Essentially, she wants a president who has lived to see the darker, ignored sides of this country, more than the suits and ties and smiles our politicians put on in the big lights.

Considering if this quote is a true reflection of what we as the people who popularized it want, Winfrey and Johnson are exemplary of who we want to represent us, right?

They were hurt and marginalized before they ever became Hollywood’s top A listers. We would be lucky to have someone as eloquent and kind as Winfrey who has survived abuse like so many women of this country have. We would be lucky to have someone who knows what mental illness and poverty feel like from first-hand experience like Dwayne Johnson.

But does that mean there are no politicians who are gay? Are there no politicians who battle mental health issues, or have slept in a car or lived paycheck to paycheck?

Answer: there are.

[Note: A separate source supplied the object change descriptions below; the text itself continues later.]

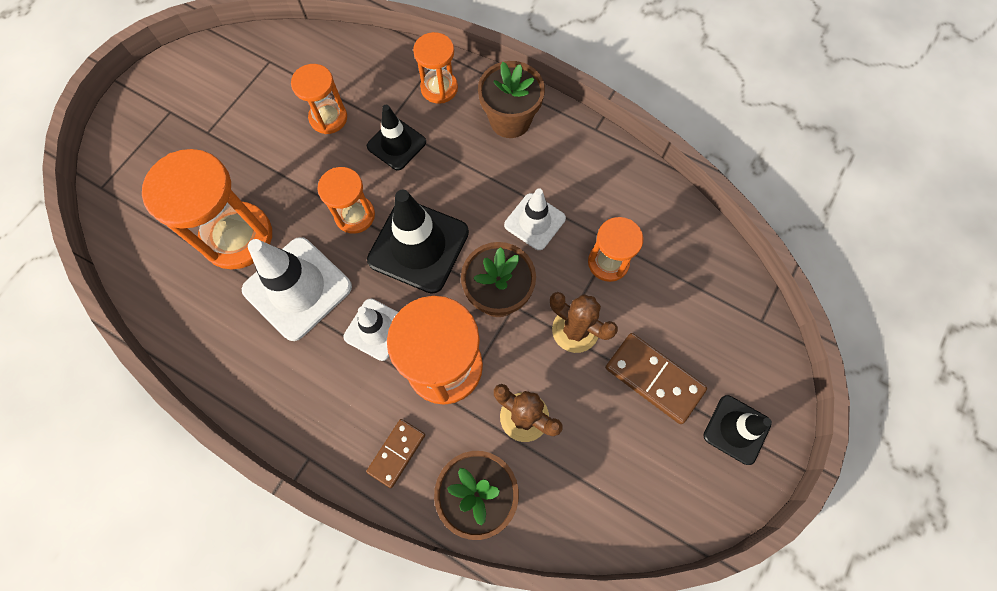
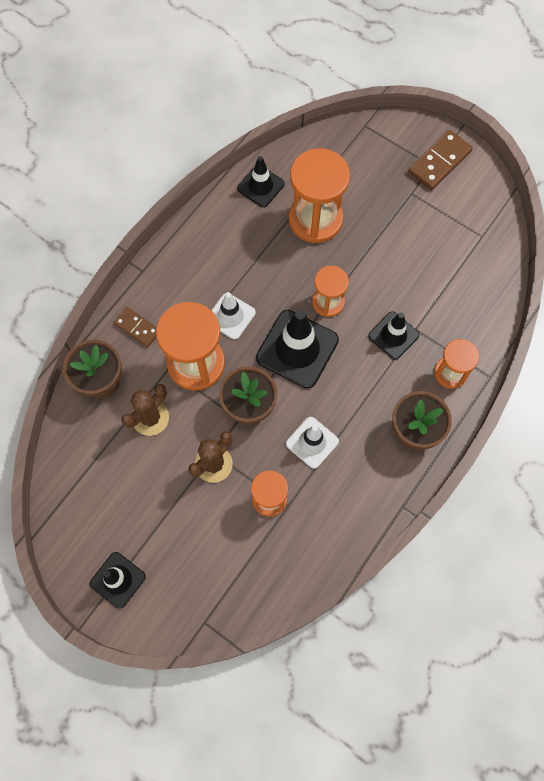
camera: 95 degrees right, 0 degrees up
white traffic cone [242,237,352,341] -> none
orange hourglass [291,64,347,134] -> none
brown domino [605,333,707,424] -> brown domino moved to [408,130,473,190]
none -> black traffic cone [237,156,285,207]

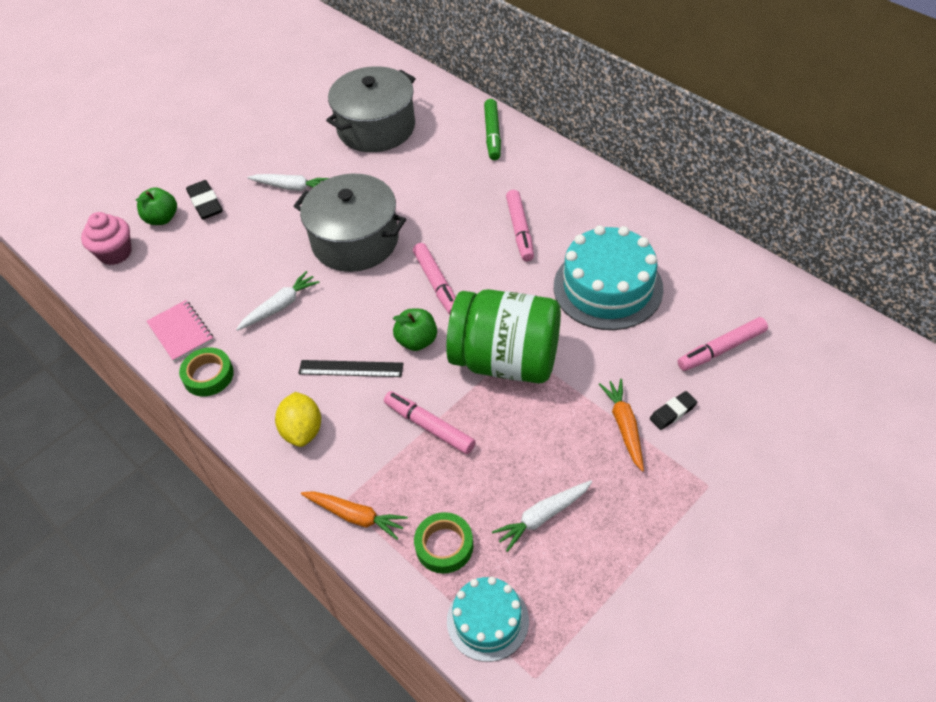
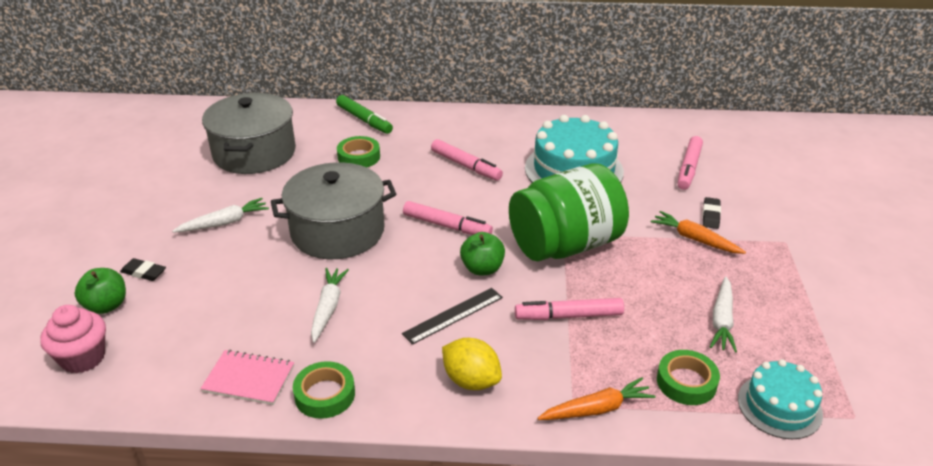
camera: 45 degrees left, 15 degrees down
black eraser [186,180,222,220] -> black eraser [120,258,166,281], size x0.66
none -> green tape [337,136,380,168]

We just have to elect them.

This year, New Jersey saw Ravi Bhalla become one of the first Sikh mayors of a U.S. city despite many calling him a terrorist up until the day he took oath. Virginia booted out their governor, Bob Marshall, who co-sponsored the discriminatory bathroom bill in favor of Danica Roem, the country’s first openly transgender lawmaker.

And, of course, Barrack Obama, our first black president, who never hesitated to praise his single mother and to speak with gratitude about his humble background, who has also been name called the “founder of ISIS.”

These groundbreaking politicians are proof that the identity of a real person and a politician are not exclusive; they can, and often do, co-exist. Politicians who know the problems of our society firsthand do exist; we just have to support them.

Ultimately, to condemn the tag of politician is to condemn the job experience which we should require of the commander-in-chief. Having political experience should not be made out as a disadvantage, lest we allow our presidential race to become a popularity contest.

I want a dyke for president but a dyke with political experience.